The answer must be every line of the data that holds the word "size".

◆ Extracted information

···

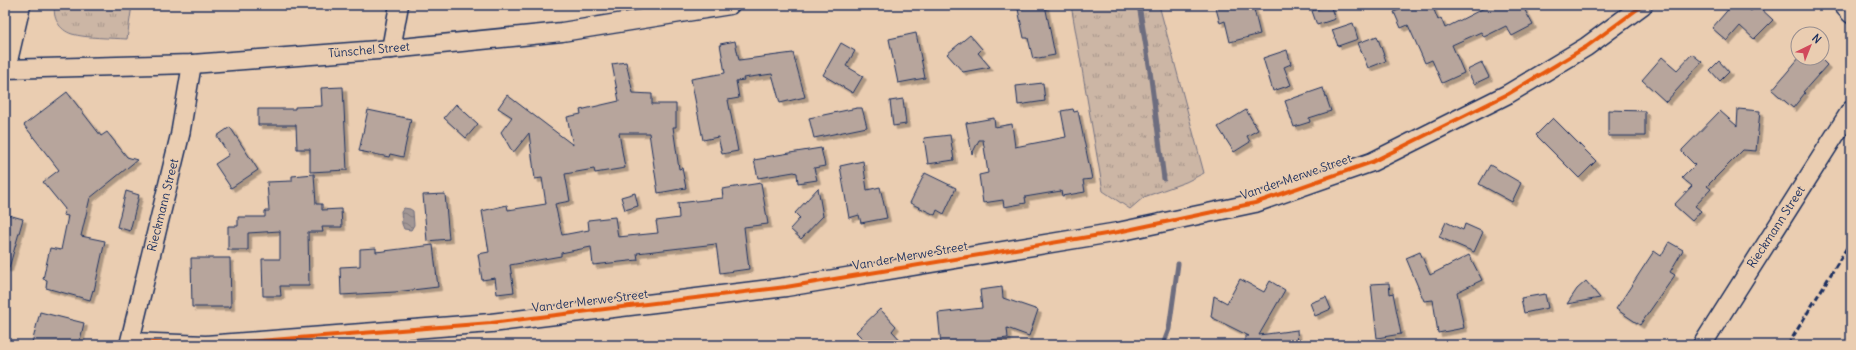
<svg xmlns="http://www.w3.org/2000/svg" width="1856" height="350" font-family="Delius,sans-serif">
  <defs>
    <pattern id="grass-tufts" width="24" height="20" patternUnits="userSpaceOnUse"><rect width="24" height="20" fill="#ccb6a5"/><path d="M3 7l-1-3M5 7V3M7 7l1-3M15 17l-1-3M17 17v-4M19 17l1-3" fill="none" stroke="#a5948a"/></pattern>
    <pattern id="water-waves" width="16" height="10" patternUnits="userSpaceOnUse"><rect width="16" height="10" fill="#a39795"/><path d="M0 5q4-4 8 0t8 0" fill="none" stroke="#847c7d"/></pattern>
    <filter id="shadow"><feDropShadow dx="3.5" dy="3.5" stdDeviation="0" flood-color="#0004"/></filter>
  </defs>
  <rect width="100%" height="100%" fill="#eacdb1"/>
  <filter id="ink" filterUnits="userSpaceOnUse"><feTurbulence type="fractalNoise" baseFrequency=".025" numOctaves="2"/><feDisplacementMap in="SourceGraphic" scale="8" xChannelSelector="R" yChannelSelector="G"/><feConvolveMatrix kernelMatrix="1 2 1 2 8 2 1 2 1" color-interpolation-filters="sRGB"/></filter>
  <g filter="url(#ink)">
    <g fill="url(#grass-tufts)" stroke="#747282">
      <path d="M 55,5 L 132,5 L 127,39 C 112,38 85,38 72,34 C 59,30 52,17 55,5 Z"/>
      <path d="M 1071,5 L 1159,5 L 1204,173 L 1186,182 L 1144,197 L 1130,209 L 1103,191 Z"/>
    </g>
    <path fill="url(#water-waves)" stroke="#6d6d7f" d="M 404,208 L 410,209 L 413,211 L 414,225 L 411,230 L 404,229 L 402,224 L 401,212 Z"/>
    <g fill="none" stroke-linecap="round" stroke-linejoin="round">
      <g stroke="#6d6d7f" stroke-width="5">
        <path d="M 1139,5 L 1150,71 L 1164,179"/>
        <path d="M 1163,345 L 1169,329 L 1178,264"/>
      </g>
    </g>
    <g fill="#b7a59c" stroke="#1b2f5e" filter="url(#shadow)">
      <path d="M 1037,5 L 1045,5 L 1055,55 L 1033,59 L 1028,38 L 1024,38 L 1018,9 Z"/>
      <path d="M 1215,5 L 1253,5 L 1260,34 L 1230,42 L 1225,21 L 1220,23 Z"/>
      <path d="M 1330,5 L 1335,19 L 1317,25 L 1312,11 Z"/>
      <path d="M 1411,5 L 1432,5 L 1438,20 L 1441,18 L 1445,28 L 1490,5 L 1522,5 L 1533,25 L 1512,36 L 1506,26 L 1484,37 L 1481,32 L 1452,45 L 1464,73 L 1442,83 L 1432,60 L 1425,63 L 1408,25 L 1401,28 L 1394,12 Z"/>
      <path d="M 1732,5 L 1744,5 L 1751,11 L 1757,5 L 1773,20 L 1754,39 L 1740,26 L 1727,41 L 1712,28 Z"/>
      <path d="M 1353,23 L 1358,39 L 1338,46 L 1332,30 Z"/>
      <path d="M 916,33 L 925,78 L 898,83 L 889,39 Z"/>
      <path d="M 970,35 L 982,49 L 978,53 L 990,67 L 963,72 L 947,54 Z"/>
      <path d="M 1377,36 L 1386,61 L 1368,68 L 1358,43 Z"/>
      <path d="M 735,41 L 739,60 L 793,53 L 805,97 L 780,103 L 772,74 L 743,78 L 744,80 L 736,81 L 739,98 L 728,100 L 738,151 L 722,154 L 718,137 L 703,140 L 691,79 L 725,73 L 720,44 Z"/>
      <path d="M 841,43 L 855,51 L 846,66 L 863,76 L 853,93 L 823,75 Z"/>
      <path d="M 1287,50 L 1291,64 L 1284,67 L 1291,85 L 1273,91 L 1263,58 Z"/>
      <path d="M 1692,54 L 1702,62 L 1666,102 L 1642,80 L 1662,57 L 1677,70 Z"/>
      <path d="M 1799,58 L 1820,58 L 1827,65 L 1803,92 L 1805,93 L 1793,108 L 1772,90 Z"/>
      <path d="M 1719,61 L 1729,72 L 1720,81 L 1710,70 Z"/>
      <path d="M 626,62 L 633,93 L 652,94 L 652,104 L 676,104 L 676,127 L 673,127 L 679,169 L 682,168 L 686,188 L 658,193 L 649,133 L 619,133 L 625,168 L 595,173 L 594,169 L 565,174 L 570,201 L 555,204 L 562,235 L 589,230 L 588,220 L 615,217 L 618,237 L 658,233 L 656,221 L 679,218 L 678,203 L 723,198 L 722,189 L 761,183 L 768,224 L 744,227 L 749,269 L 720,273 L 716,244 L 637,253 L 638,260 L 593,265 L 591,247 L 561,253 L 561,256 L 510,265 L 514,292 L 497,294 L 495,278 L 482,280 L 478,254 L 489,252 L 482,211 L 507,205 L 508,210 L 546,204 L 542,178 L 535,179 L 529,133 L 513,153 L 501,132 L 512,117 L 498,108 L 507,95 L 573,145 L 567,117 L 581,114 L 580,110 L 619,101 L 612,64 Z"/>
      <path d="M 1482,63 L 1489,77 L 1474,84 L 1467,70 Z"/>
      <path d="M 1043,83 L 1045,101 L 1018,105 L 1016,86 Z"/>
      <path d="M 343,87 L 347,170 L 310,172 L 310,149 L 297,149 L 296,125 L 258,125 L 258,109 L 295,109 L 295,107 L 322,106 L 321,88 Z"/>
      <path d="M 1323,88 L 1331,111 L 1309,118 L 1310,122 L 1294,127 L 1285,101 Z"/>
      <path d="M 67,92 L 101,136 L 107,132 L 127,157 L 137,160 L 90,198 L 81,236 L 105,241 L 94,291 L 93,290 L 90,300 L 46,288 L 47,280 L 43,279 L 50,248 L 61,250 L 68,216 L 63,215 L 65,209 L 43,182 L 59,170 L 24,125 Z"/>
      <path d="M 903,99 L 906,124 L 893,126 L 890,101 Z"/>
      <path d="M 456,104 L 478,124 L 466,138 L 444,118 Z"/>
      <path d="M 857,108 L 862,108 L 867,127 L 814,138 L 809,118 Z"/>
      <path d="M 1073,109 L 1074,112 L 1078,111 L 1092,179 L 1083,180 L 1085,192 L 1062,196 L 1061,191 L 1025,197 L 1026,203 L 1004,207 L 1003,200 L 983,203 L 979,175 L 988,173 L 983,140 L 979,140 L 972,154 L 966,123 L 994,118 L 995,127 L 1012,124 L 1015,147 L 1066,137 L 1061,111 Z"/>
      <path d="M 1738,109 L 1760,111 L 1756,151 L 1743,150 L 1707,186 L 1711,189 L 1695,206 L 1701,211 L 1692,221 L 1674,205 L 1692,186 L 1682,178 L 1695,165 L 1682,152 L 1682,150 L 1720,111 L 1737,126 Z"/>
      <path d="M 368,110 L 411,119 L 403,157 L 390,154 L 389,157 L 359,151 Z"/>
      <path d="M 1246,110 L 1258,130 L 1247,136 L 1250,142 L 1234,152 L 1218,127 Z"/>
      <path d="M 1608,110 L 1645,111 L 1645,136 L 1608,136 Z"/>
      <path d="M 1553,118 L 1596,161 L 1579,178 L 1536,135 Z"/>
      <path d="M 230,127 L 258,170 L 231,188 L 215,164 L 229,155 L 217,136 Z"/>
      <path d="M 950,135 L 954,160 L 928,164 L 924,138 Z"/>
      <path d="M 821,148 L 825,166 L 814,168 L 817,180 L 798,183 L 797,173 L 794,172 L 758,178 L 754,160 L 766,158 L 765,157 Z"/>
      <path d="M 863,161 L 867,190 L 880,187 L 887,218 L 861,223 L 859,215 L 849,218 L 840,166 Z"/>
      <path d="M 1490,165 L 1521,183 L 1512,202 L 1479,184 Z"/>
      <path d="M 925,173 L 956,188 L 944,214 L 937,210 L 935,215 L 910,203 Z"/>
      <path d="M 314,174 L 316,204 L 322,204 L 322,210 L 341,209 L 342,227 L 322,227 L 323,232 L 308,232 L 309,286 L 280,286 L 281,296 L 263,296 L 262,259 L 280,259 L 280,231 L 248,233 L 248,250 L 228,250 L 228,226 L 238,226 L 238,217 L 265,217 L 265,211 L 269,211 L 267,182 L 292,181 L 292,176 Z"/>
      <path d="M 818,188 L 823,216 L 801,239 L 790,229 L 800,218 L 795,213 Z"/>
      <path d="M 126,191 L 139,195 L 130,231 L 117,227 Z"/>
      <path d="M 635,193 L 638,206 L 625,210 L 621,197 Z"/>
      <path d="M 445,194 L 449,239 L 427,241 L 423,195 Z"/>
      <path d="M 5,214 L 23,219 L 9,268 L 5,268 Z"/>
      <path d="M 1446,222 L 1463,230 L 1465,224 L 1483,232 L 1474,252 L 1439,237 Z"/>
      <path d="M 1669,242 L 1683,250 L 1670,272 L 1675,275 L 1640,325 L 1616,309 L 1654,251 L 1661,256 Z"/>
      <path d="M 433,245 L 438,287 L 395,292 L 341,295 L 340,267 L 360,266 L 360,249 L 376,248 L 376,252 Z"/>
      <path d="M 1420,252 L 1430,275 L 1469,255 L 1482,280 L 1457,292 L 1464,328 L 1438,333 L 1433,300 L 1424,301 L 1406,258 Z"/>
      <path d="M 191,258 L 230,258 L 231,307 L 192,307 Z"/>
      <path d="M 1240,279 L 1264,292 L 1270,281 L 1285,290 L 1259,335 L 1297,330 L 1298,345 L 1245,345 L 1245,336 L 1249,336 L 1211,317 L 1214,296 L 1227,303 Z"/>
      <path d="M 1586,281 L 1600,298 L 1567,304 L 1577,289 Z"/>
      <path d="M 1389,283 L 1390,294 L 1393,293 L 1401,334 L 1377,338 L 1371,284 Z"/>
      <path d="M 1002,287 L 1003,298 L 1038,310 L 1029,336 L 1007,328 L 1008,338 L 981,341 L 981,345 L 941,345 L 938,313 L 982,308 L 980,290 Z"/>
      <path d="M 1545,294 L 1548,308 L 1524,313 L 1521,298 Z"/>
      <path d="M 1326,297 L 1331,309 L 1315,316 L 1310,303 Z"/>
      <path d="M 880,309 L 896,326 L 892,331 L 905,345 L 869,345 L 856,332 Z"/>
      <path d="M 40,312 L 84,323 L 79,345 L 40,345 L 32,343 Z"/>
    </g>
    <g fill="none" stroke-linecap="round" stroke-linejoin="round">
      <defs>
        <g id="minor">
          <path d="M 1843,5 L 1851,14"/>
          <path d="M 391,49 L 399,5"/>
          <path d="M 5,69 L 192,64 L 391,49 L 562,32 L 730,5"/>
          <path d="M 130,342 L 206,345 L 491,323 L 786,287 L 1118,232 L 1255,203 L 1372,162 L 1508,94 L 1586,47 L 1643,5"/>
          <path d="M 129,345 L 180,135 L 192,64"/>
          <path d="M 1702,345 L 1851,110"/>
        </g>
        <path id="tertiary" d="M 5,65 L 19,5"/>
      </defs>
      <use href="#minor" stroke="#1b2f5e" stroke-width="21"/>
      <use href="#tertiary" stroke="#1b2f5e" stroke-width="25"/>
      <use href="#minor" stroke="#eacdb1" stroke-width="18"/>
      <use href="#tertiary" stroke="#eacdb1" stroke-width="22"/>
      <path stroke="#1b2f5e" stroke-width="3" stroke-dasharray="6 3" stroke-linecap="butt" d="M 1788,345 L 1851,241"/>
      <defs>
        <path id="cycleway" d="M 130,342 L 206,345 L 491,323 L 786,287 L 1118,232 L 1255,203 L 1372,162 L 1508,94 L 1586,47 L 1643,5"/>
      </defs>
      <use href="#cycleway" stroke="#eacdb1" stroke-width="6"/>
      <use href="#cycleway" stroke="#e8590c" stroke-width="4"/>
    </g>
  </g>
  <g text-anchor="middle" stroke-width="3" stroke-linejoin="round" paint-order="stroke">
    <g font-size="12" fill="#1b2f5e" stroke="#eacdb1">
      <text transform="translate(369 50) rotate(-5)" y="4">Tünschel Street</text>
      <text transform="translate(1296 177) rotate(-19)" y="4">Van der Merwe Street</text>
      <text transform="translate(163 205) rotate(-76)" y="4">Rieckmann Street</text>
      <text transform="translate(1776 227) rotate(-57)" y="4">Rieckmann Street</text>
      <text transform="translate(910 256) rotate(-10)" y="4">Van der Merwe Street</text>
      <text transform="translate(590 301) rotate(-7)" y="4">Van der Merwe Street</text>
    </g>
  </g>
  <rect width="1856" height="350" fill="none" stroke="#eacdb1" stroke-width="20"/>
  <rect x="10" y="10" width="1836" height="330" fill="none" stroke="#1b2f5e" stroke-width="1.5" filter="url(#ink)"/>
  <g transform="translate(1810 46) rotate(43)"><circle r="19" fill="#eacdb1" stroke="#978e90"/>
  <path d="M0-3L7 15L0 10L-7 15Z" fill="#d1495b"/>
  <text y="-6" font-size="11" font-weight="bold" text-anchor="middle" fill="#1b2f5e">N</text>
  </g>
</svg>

···

◆ Exercise response
    <g font-size="12" fill="#1b2f5e" stroke="#eacdb1">
  <text y="-6" font-size="11" font-weight="bold" text-anchor="middle" fill="#1b2f5e">N</text>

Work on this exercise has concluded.